Cape Town - Tabraiz Shamsi's 4/33 in the opening ODI against Sri Lanka on Sunday was the latest reminder that he is a major factor for the Proteas as preparations for the 2019 World Cup continue.
The 28-year-old is in the form of his life having finished as comfortably the top wicket-taker in the 2017/18 One Day Cup with 26 scalps at 14.84, while he was also top of the pile in the domestic T20 Challenge with 16 wickets at 15.31.
With returns like that, it was impossible to ignore Shamsi any longer and the decision was taken to give the wrist-spinner a proper run in Sri Lanka.
He has only played in 8 ODIs, but if Shamsi continues to pick up wickets the way he has done over the past 12 months, then his selection in the World Cup squad will become a no-brainer.
Things do, however, have the potential to get complicated.
READ: Why Proteas can only have THREE bowlers
While Shamsi is in the middle of his firmest push in Proteas colours to date, 39-year-old Imran Tahir has been rested for the Sri Lanka tour.
Instead, he has been playing for Durham in the Vitality T20 Blast in England; the venue for next year's World Cup.
The Proteas do not tour England before the 2019 showpiece, making any exposure to English conditions between now and then invaluable.
Over the past four weeks, Tahir has notched up 28 overs in England, taking 11 wickets along the way at an average of 17.00 and an economy rate of just 6.67.
It leaves him as the sixth-highest wicket-taker in the competition, though he has a better economy rate of any of the five bowlers above him.
Tahir's numbers in England may not be earth-shattering, but the fact that he is acclimatising to conditions over there can only be good news for Ottis Gibson and the Proteas brains trust ahead of 2019.
Tahir only has two more matches remaining with Durham, but the experience has allowed him to find some form again after a difficult year in international colours.
It is almost impossible to see the Proteas going into any of their World Cup matches next year with more than a single specialist spin bowler, and right now it looks like that position will go to either Tahir or Shamsi.
Keshav Maharaj is also in the ODI squad in Sri Lanka, but with just 2 matches under his belt in the format, he has a lot of work to do if he is to force his way into the conversation.
Tahir will be 40 by the time the 2019 World Cup comes around, though that is hardly a factor given his current physical condition.
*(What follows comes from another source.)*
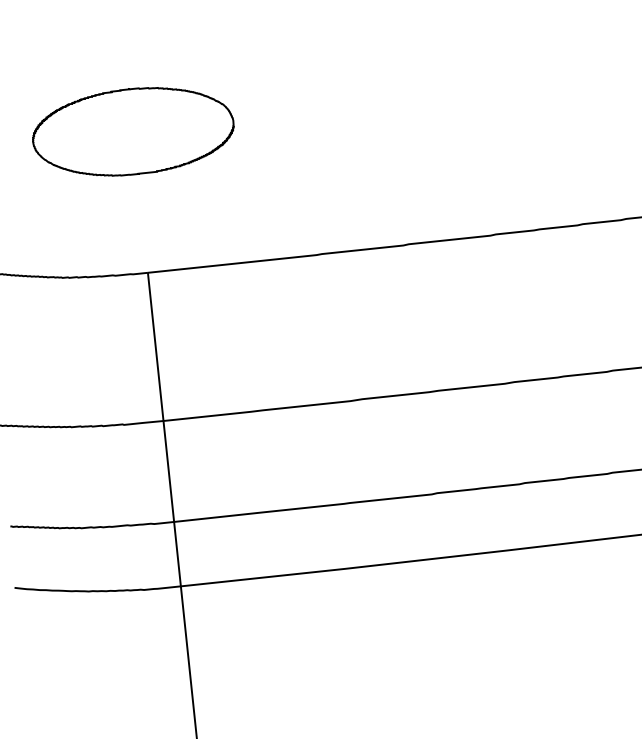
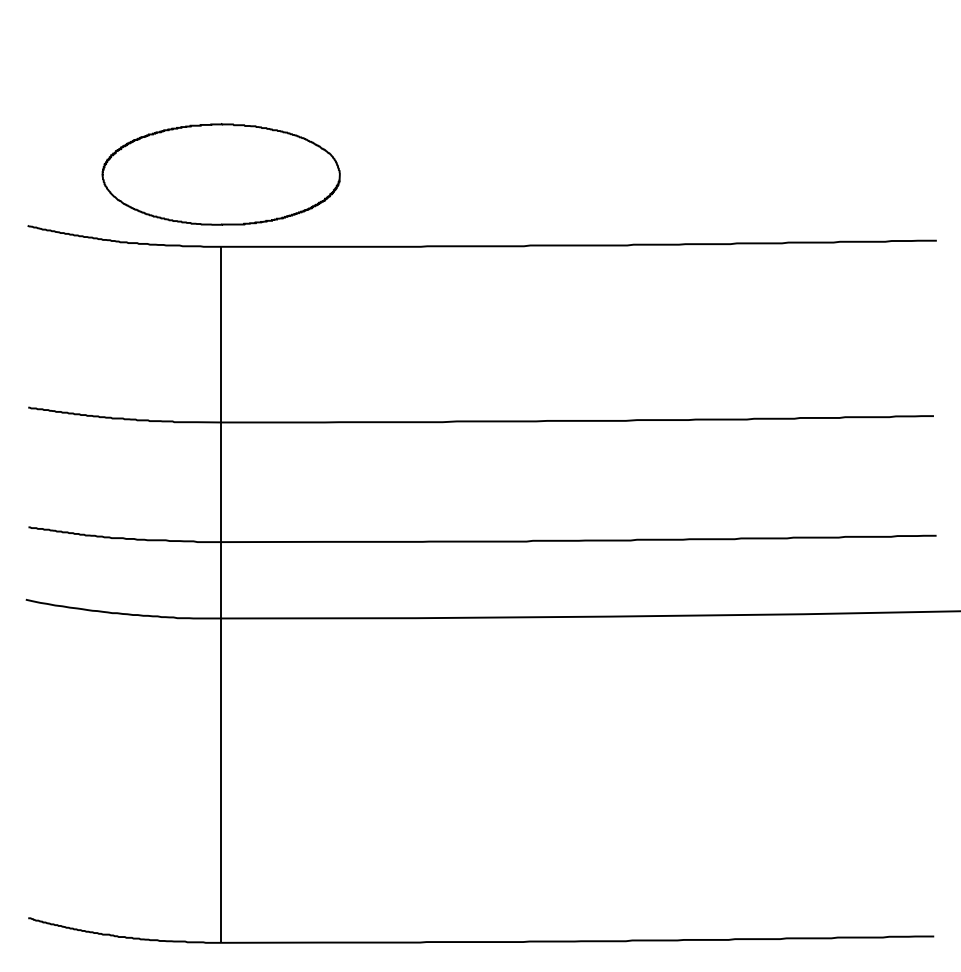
part: (132, 131) -> (220, 174), moved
What is perhaps more concerning is the inevitability that, seven years into his ODI career, there is less mystery surrounding Tahir.
In this February's ODI series against India, Tahir picked up just 1 wicket as the visiting batsmen played him with ease.
It was an unfamiliar sight for a man who has, for so long, bamboozled some of the best in the world.
Tahir's contribution to South African cricket cannot be questioned: 85 ODIs and 139 wickets. No South African spinner has more and, for that reason, Tahir must be considered the favourite to crack the nod ahead of Shamsi in 2019.
It is, however, shaping up to be a battle worth watching.
After the Sri Lanka series ends, the Proteas will have another 16 ODIs until the World Cup and that is when the selectors will have to make their decision.
Both Tahir and Shamsi will be given games along the way, and while there is still a long way to go, Shamsi is off to a good start and on the right track.
But if Tahir's proven pedigree begins to shine through once more, it is hard to see the selectors going anywhere else.
It is not something we have been able to say too often over the last 25 years, but the depth in the South African spin bowling stocks is beginning to look very promising.